## [Material provided]
※

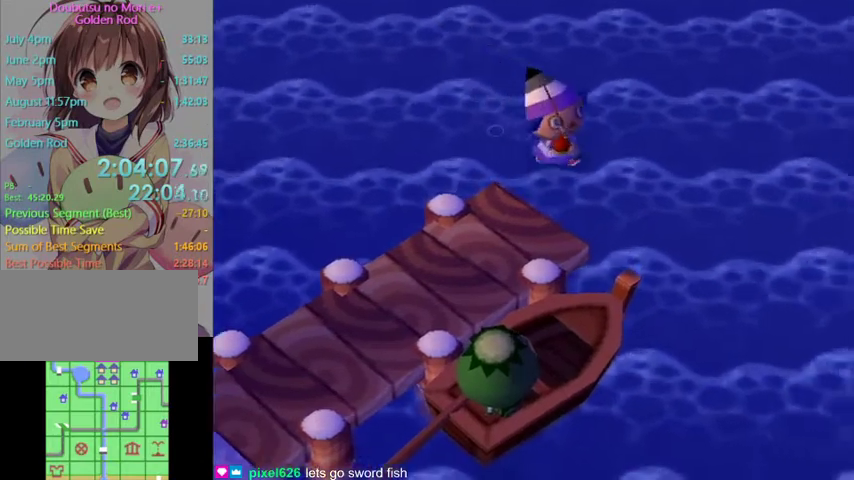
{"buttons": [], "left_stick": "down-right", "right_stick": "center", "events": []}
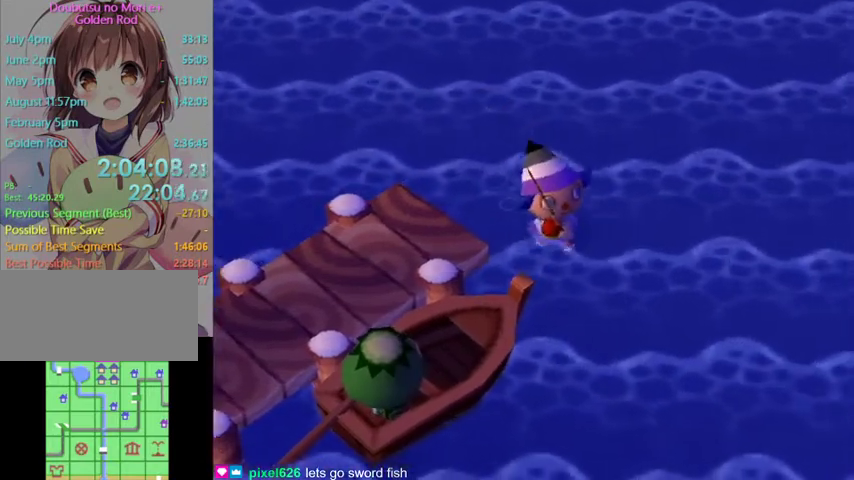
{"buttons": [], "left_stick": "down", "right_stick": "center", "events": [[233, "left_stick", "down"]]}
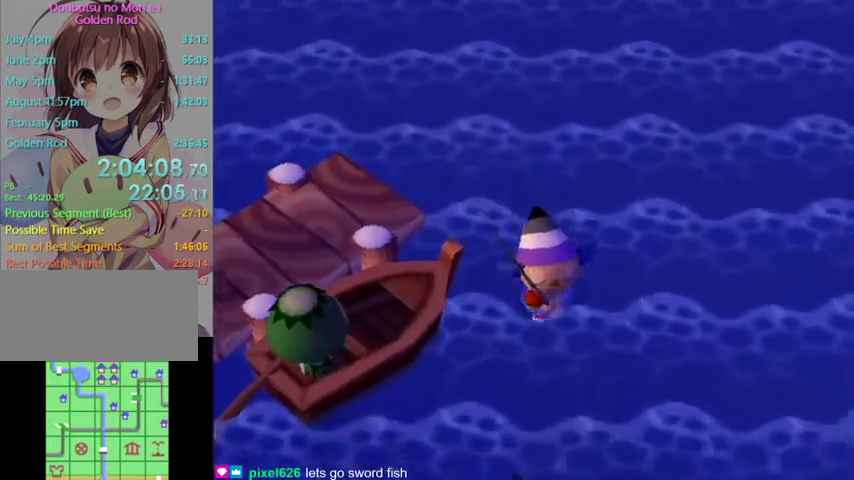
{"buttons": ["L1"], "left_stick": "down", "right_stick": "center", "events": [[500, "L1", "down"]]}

※

## [Task item]
Repeat the whole of the material above exactly, but keep the pictures out.

## [Reply to the task]
{"buttons": [], "left_stick": "down-right", "right_stick": "center", "events": []}
{"buttons": [], "left_stick": "down", "right_stick": "center", "events": [[233, "left_stick", "down"]]}
{"buttons": ["L1"], "left_stick": "down", "right_stick": "center", "events": [[500, "L1", "down"]]}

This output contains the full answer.